Empowering parents with vouchers

April 6, 2019

 

 

 

The Guam Department of Education spends $11,000 per student in a regular public school and $6,100 per student enrolled in a charter pubic school — showing a difference of just over $5,000 — based on the fiscal-year budget request for 2019.

 

“The amount is real,” Francis Santos of iLearn Academy Charter School told the legislative committee on appropriations. “It is an absolutely real number. They get more money than we do. Maybe the question we should be asking ourselves is, ‘What’s the difference between a GDOE public school student and a charter school public school student?’”

 

Guam has three charters schools— iLearn Academy Charter School, Guahan Academy Charter School and Science is Fun and Awesome Learning Academy— which are all funded through GDOE budget. While charter schools are under the GDOE umbrella, they have different focuses and missions, operating outside of the federally centralized education system.

 

Santos defended the lower cost charters school spend on each student, explaining that their expenditures are based on the allocations they receive under the department’s budget. “In simple math, it’s taking the number of students and dividing it by your budget. But the way I do it is you take the appropriated amount and divide it by the number of students you’ve got,” Santos said.

 

“If you want to argue the merit of $11,000 (vs) $600,” Santos said, ” I don’t think we want to go down that road because I heard a statement from [Education] Superintendent [Jon] Fernandez that he wanted to impanel a committee to look at the per-pupil cost.”

 

Amid the testimonies on public schools, Sen. Joe San Agustin, committee chairman, addressed the elephant in the room when he underscored the significance of private schools– without them, he added, GDOE would drown in funding and logistical deficiencies.

While bureaucrats and politicians discuss school funding, the real-world impact money has on a child’s education is still unclear. If charter schools receive less money than GDOE school but are still able to produce similar or better results the public is left wondering what the real problem is. Clearly, it’s not all about the money.

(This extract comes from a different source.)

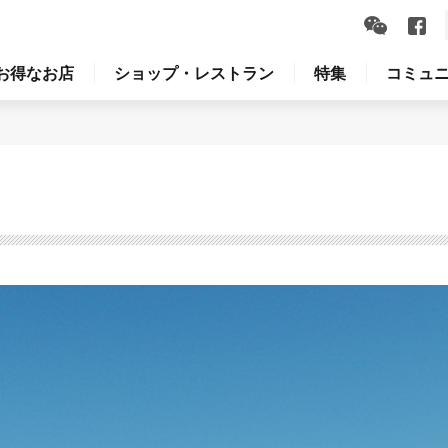
お得なお店
ショップ・レストラン
特集
コミュ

“I keep reminding DOE [that] when I look at the numbers and I look at what you’re asking for and what you’ve been getting, we spend more money on students at DOE than we do at charter schools,” Agustin said. “It doesn’t matter because if it weren’t for the private schools, DOE would drown today.”

 

Fact checking on the figures posed by Santos indicates that although GDOE spends more per pupil, it is not $11,000. That figure is based on the requested budget for the current fiscal year of $324 million. The approved budget was $220 million, putting the actual average cost-per-GDOE-student closer to $7,500. Still $1,500 more than the charter schools.

 

While bureaucrats and politicians discuss school funding, the real-world impact money has on a child’s education is still unclear. If charter schools receive less money than GDOE school but are still able to produce similar or better results the public is left wondering what the real problem is. Clearly, it’s not all about the money.

 

During my campaign for senator during the 2018 election I met a number of parents who asked about school vouchers, a system which puts the money in the parents’ hands, allowing them to decide which school to enroll their child/children, whether  public or private.

 

School choice would work something like this: Households with school-age children would register with the Department of Administration. Every school year families will receive a voucher (for each child) to be used only at an educational institution, public or private. The parents would be given a deadline to enroll their children to allow DOA time to allot and disseminate funds based on the enrollment.

 

Parents who choose to enroll their children in institutions with tuition costs greater than the value of the voucher will be required to pay the difference. For families with kids enrolled in private school who are not participating in the voucher program would get a tax abatement – justification for the abatement is based on their negative impact on government spending despite paying into taxes meant for education.

 

Through school choice, two major impacts would manifest out of necessity: competition and accountability. Arguments can be weighed on the pros and cons of having competitive schools but if policy remains focused on the core of the purpose of public education – to teach the youth – the scales would tip toward the emphasis of the results.

 

Are students learning in a safe and productive environment? What are kids learning? And will it help them develop into self-sufficient and self-reliant adults?